**CHALLENGE:** Change every "country" in the following data to "nation", and reproduce all the other lines unchanged.

>> begin DATA TO USE

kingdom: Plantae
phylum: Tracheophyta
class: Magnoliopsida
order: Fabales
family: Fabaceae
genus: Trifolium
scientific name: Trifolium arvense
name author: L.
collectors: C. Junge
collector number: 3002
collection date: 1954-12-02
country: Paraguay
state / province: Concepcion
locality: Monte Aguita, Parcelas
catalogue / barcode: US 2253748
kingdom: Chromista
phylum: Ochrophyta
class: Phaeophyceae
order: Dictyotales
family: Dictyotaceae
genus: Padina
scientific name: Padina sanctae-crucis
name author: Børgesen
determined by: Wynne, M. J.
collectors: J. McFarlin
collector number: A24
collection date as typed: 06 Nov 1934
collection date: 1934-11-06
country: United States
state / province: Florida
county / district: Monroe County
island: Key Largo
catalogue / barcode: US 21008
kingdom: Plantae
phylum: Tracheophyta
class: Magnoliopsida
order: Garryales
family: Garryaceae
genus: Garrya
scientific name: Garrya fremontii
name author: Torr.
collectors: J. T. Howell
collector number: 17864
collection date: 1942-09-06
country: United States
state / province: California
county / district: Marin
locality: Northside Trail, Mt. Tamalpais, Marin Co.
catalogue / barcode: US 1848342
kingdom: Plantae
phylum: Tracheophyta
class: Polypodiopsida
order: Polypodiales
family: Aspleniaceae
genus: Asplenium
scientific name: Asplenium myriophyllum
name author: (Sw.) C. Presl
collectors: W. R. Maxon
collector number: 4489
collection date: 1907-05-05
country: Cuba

>> end DATA TO USE

**ANSWER TO THE PROBLEM:**
kingdom: Plantae
phylum: Tracheophyta
class: Magnoliopsida
order: Fabales
family: Fabaceae
genus: Trifolium
scientific name: Trifolium arvense
name author: L.
collectors: C. Junge
collector number: 3002
collection date: 1954-12-02
nation: Paraguay
state / province: Concepcion
locality: Monte Aguita, Parcelas
catalogue / barcode: US 2253748
kingdom: Chromista
phylum: Ochrophyta
class: Phaeophyceae
order: Dictyotales
family: Dictyotaceae
genus: Padina
scientific name: Padina sanctae-crucis
name author: Børgesen
determined by: Wynne, M. J.
collectors: J. McFarlin
collector number: A24
collection date as typed: 06 Nov 1934
collection date: 1934-11-06
nation: United States
state / province: Florida
county / district: Monroe County
island: Key Largo
catalogue / barcode: US 21008
kingdom: Plantae
phylum: Tracheophyta
class: Magnoliopsida
order: Garryales
family: Garryaceae
genus: Garrya
scientific name: Garrya fremontii
name author: Torr.
collectors: J. T. Howell
collector number: 17864
collection date: 1942-09-06
nation: United States
state / province: California
county / district: Marin
locality: Northside Trail, Mt. Tamalpais, Marin Co.
catalogue / barcode: US 1848342
kingdom: Plantae
phylum: Tracheophyta
class: Polypodiopsida
order: Polypodiales
family: Aspleniaceae
genus: Asplenium
scientific name: Asplenium myriophyllum
name author: (Sw.) C. Presl
collectors: W. R. Maxon
collector number: 4489
collection date: 1907-05-05
nation: Cuba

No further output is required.